Tuesday, February 19, 2008

Defining China's middle class - a key discussion

China's middle class and what it exactly might mean is already an ongoing debate for a long time. Helen Wang is preparing a book on the subject, so it is interesting to see how she defines the middle class. In one of her latest blog-entries she defines it:
To me, it’s simple: the middle class are people who are not poor or rich, who have disposable incomes to consume, and who can follow their own dreams and pursue their own futures.
Helen Wang clearly wants to keep things simple, as she comment on some of the other definitions. I disagree with her and think the qualification is mainly a political category in the west and therefore does not apply automatically to any category in China. With Wang's all to simple definition even Burma will have a middle class. Of course, you can bring it back to a basic buffer between the rich and the poor, but even when you take that simple approach, the middle class in Shanghai will be defined differently in Lhasa.
At Chinabiz Speakers we are contemplating some major debates on the middle class in China. It is still very much in the phase of contemplation and of course, we mainly want to encourage the debate, not finish it. In our business we have an interest in getting the debate going.

6 comments:

Anonymous said...

In our post we argue the importance of a political element of a Chinese 'middle class' discussion. Consider it as our attempt to get the discussion going (although we are not in the business of getting it going)...

Unknown said...

The middle class is in between rich and poor. Of course. But you have to agree and use measurable parameters to define.
It can be income (higher than 8000 rmb/month?). Education (at least secondary school?). Savings. Having a car. Travelling in China and/or abroad. Buying foreign brands regularly.

Dragonomics once did a study on that. Their ‘consuming China’ group can be considered as the middle class. The ‘surviving China” group is not.

PS. If you’re among the 200 millions that have internet at home (or at least easy access) then you probably are a middle class adult or kid in middle class family.

China Herald said...

I agree with Peter: you cannot only look at the figures, but do need a good understanding of the political climate different groups are operating in. Bringing the middle class discussion back to only figures is going to be contraproductive.

Helen Wang said...

Fons,

Thanks for the article. But I really don't understand what is this fuss all about.

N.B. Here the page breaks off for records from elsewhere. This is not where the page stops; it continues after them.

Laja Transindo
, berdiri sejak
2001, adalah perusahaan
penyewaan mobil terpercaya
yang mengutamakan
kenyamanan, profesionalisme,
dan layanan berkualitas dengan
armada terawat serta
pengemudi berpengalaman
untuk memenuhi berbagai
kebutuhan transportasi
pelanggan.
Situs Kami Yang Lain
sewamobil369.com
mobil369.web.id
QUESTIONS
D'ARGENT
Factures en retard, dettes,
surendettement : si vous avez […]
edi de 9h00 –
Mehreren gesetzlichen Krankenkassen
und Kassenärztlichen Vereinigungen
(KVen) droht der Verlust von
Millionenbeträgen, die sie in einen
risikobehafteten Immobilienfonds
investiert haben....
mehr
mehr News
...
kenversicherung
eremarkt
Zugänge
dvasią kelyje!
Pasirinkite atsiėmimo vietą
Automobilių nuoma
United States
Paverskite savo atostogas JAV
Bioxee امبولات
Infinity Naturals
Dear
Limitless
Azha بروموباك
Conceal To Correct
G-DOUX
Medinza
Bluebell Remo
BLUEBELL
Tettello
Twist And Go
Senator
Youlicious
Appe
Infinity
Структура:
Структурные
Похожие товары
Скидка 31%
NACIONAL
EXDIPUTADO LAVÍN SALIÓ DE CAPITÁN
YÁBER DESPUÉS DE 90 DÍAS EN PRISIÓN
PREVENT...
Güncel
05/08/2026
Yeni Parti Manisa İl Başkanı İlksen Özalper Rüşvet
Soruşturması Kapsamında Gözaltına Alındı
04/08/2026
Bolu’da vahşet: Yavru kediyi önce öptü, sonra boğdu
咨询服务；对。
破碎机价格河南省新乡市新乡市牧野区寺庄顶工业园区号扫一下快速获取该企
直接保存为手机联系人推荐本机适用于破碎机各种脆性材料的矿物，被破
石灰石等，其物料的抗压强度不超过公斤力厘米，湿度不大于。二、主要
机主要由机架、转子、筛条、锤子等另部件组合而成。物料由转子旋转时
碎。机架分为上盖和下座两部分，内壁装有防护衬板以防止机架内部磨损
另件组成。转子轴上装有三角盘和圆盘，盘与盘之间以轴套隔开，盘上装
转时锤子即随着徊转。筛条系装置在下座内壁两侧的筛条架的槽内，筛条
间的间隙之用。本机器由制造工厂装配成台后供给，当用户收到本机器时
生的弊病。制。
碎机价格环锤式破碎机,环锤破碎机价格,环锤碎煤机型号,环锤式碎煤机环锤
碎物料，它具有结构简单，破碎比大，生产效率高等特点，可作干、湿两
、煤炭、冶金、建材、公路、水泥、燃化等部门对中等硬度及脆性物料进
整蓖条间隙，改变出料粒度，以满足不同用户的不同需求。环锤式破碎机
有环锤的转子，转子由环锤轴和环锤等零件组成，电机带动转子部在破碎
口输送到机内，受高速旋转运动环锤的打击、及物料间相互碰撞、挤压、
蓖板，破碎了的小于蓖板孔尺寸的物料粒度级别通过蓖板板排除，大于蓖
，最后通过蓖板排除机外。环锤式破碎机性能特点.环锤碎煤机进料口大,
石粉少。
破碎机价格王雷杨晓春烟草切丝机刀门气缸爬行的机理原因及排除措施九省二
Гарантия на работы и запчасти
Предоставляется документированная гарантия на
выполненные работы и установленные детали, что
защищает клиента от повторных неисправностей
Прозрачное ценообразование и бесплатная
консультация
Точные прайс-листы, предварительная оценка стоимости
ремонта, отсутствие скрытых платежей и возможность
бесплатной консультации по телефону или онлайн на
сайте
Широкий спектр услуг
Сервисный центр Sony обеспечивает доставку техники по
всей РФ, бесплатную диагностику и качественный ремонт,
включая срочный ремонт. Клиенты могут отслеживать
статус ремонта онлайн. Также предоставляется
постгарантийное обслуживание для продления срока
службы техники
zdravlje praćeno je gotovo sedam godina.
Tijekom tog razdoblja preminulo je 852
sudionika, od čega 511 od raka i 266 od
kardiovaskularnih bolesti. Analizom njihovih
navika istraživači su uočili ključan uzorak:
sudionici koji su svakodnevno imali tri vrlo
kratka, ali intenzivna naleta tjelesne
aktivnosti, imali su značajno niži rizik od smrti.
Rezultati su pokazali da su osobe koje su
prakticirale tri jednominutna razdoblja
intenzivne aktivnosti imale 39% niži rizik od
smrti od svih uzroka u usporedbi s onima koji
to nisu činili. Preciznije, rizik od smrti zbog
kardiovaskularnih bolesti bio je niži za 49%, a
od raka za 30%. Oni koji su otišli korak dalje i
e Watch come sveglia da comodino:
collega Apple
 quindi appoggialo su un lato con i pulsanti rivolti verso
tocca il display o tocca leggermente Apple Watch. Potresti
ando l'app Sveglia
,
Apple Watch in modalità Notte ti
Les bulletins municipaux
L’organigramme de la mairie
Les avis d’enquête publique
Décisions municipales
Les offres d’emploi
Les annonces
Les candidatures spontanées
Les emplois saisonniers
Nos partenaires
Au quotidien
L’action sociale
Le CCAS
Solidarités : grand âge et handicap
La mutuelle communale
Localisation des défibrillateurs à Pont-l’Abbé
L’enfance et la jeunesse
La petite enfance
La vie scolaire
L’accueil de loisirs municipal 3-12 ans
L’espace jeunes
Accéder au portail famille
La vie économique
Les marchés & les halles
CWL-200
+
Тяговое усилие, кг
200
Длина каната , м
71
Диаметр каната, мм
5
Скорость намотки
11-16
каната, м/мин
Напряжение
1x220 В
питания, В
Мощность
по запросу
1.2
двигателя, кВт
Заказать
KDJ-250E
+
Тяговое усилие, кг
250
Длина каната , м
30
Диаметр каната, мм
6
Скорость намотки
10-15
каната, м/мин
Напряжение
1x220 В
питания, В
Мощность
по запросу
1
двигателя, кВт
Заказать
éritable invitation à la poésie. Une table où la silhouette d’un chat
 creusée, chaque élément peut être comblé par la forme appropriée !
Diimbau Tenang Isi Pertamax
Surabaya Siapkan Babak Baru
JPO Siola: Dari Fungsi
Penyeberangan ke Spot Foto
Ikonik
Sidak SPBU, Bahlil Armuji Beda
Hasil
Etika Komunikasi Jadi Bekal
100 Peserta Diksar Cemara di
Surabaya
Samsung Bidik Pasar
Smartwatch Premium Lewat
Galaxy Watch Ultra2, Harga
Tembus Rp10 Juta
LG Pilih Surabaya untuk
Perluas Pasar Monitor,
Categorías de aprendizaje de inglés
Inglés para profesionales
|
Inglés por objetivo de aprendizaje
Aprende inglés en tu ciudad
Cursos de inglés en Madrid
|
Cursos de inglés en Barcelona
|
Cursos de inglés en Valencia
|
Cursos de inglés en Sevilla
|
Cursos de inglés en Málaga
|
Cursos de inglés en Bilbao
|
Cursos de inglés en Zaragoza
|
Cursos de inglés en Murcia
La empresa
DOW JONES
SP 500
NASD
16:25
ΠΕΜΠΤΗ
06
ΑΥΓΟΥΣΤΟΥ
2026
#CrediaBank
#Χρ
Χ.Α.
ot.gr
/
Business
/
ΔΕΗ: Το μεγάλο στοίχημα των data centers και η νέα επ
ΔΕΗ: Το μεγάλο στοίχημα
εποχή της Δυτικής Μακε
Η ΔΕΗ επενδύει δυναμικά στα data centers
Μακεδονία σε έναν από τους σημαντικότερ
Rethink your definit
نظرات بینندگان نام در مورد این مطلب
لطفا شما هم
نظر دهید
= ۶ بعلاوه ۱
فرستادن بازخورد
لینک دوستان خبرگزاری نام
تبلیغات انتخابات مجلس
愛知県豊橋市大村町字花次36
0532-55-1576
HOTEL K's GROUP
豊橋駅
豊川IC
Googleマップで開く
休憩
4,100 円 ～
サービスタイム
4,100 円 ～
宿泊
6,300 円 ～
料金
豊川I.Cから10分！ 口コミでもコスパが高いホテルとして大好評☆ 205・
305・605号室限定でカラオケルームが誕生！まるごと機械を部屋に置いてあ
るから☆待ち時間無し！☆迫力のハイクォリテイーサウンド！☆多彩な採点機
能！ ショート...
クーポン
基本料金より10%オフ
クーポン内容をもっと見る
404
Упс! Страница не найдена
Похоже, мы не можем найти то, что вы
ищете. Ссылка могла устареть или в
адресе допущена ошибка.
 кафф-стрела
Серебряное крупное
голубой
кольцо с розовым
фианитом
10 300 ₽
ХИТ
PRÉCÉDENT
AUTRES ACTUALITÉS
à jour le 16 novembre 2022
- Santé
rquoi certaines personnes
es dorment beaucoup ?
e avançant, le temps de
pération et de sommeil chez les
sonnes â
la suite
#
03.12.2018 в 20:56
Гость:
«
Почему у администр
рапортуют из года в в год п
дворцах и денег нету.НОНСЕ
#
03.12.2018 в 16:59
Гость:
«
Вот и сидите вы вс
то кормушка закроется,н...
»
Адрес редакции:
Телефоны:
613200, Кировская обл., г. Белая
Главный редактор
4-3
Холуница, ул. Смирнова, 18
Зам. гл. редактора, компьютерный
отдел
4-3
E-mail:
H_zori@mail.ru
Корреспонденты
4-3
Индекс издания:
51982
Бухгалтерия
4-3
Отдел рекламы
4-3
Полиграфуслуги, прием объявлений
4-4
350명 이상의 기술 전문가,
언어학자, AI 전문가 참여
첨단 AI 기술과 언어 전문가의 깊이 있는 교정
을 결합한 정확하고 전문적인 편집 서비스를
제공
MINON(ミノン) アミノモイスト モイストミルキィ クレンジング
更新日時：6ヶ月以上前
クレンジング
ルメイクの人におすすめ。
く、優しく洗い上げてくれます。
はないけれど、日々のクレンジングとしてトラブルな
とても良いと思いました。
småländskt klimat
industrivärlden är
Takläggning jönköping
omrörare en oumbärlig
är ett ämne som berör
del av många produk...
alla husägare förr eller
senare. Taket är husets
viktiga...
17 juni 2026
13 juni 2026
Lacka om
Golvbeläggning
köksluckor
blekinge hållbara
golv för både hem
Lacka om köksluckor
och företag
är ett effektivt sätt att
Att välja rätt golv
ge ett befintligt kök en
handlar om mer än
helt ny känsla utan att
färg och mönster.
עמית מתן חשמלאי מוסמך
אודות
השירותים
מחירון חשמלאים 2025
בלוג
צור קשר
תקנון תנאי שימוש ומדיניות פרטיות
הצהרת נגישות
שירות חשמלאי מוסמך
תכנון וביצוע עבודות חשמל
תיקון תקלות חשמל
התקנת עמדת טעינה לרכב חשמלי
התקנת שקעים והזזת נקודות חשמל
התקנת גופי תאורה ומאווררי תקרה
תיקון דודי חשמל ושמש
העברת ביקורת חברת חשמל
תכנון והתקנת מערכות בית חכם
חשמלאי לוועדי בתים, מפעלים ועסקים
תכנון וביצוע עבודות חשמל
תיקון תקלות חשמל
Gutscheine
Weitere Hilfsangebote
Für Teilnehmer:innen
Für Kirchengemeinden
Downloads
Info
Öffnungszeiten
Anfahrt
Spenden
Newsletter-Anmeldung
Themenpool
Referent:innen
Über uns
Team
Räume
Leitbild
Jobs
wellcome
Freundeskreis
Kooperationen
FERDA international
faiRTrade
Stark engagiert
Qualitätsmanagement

In America, if you ask people what is the "middle class," they would tell you exactly the same thing: they are not rich or poor, they want to send their kids to college, own houses, etc. I agree the term may have many connotations such as consumerism, environment and energy, democracy, culture, lifestyle, spirituality, etc. etc. But it's not any more political than some people want to make it to.

China Herald said...

What is called the "middle class" depends very much on the time and the place where you use it. More than in Europe, in the US the ambition to be middle class is overwhelming, even when people are according to economic standards rather poor or rather rich.
In China being "middle class" is hardly an ambition. When people have an ambition, they want to be filthy rich - although not everybody might achieve that goals. Being middle class my Chinese friends see as losers, who are satisfied with less than they can get.

Helen Wang said...

Not true, Fons. You may talked to the elites or the super rich. People I talked to consider the middle class a badge of honor. Some of them earn much more than what I think to be a middle class, but they still humbled themselves "not a middle class yet." Somehow they associate the middle class with certain lifestyle and intellectual capacity. But I see you point, and I also met people like that, whom I don't consider the middle class.